MATERIAL PROVIDED:
☆ ☆ ☆ ☆ ☆

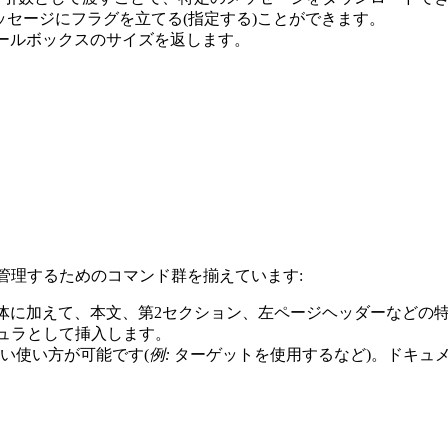
ッセージにフラグを立てる(指定する)ことができます。
メールボックスのサイズを返します。
ーミュラを管理するためのコマンド群を揃えています:
全体に加えて、本文、第2セクション、左ページヘッダーなどの
ミュラとして挿入します。
近い使い方が可能です(
例:
ターゲットを使用するなど)。ドキュ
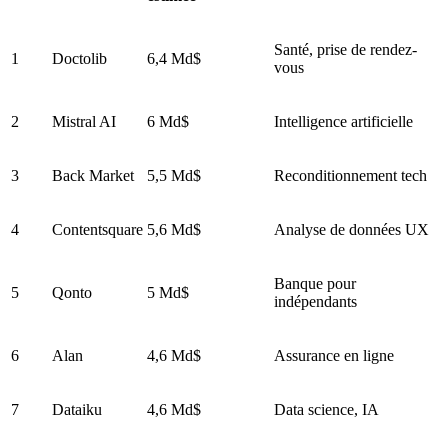
Santé, prise de rendez-
1
Doctolib
6,4 Md$
vous
2
Mistral AI
6 Md$
Intelligence artificielle
3
Back Market
5,5 Md$
Reconditionnement tech
4
Contentsquare
5,6 Md$
Analyse de données UX
Banque pour
5
Qonto
5 Md$
indépendants
6
Alan
4,6 Md$
Assurance en ligne
7
Dataiku
4,6 Md$
Data science, IA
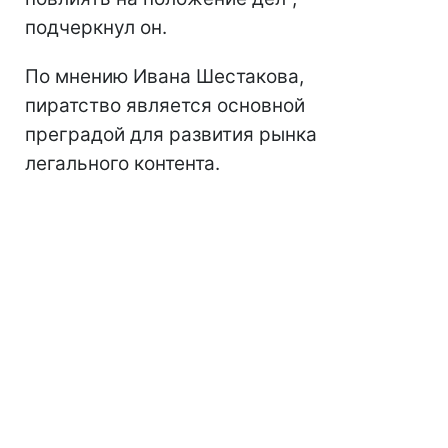
подчеркнул он.
По мнению Ивана Шестакова,
пиратство является основной
преградой для развития рынка
легального контента.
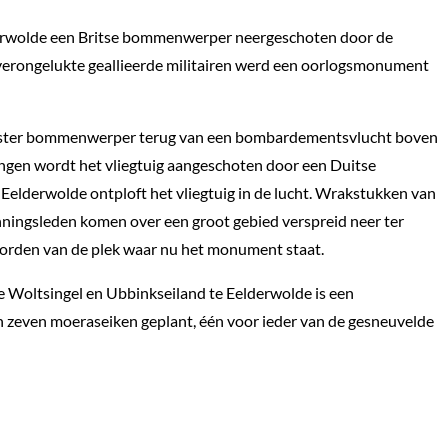
derwolde een Britse bommenwerper neergeschoten door de
 verongelukte geallieerde militairen werd een oorlogsmonument
aster bommenwerper terug van een bombardementsvlucht boven
ingen wordt het vliegtuig aangeschoten door een Duitse
 Eelderwolde ontploft het vliegtuig in de lucht. Wrakstukken van
nningsleden komen over een groot gebied verspreid neer ter
oorden van de plek waar nu het monument staat.
e Woltsingel en Ubbinkseiland te Eelderwolde is een
n zeven moeraseiken geplant, één voor ieder van de gesneuvelde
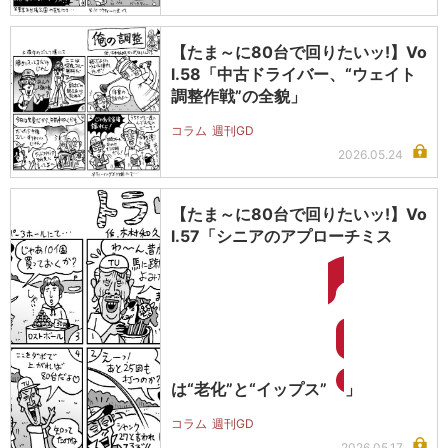
【たま～に80台で回りたいッ!】Vo
l.58「中古ドライバー、“ウェイト
調整作戦”の全貌」
コラム
週刊GD
2026.05.24
【たま～に80台で回りたいッ!】Vo
l.57「シニアのアプローチミス
は“老化”と“イップス”
」
コラム
週刊GD
2026.05.17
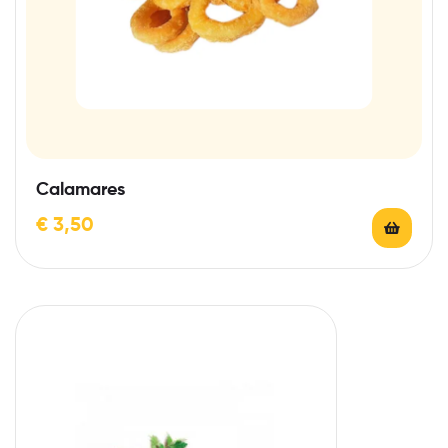
Calamares
€
3,50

☆ ☆ ☆ ☆ ☆

Here the job is to print all the data exactly, skipping any image.

ッセージにフラグを立てる(指定する)ことができます。
メールボックスのサイズを返します。
ーミュラを管理するためのコマンド群を揃えています:
全体に加えて、本文、第2セクション、左ページヘッダーなどの
ミュラとして挿入します。
近い使い方が可能です(
例:
ターゲットを使用するなど)。ドキュ
Santé, prise de rendez-
1
Doctolib
6,4 Md$
vous
2
Mistral AI
6 Md$
Intelligence artificielle
3
Back Market
5,5 Md$
Reconditionnement tech
4
Contentsquare
5,6 Md$
Analyse de données UX
Banque pour
5
Qonto
5 Md$
indépendants
6
Alan
4,6 Md$
Assurance en ligne
7
Dataiku
4,6 Md$
Data science, IA
подчеркнул он.
По мнению Ивана Шестакова,
пиратство является основной
преградой для развития рынка
легального контента.
derwolde een Britse bommenwerper neergeschoten door de
 verongelukte geallieerde militairen werd een oorlogsmonument
aster bommenwerper terug van een bombardementsvlucht boven
ingen wordt het vliegtuig aangeschoten door een Duitse
 Eelderwolde ontploft het vliegtuig in de lucht. Wrakstukken van
nningsleden komen over een groot gebied verspreid neer ter
oorden van de plek waar nu het monument staat.
e Woltsingel en Ubbinkseiland te Eelderwolde is een
n zeven moeraseiken geplant, één voor ieder van de gesneuvelde
【たま～に80台で回りたいッ!】Vo
l.58「中古ドライバー、“ウェイト
調整作戦”の全貌」
コラム
週刊GD
2026.05.24
【たま～に80台で回りたいッ!】Vo
l.57「シニアのアプローチミス
は“老化”と“イップス”
」
コラム
週刊GD
2026.05.17
Calamares
€
3,50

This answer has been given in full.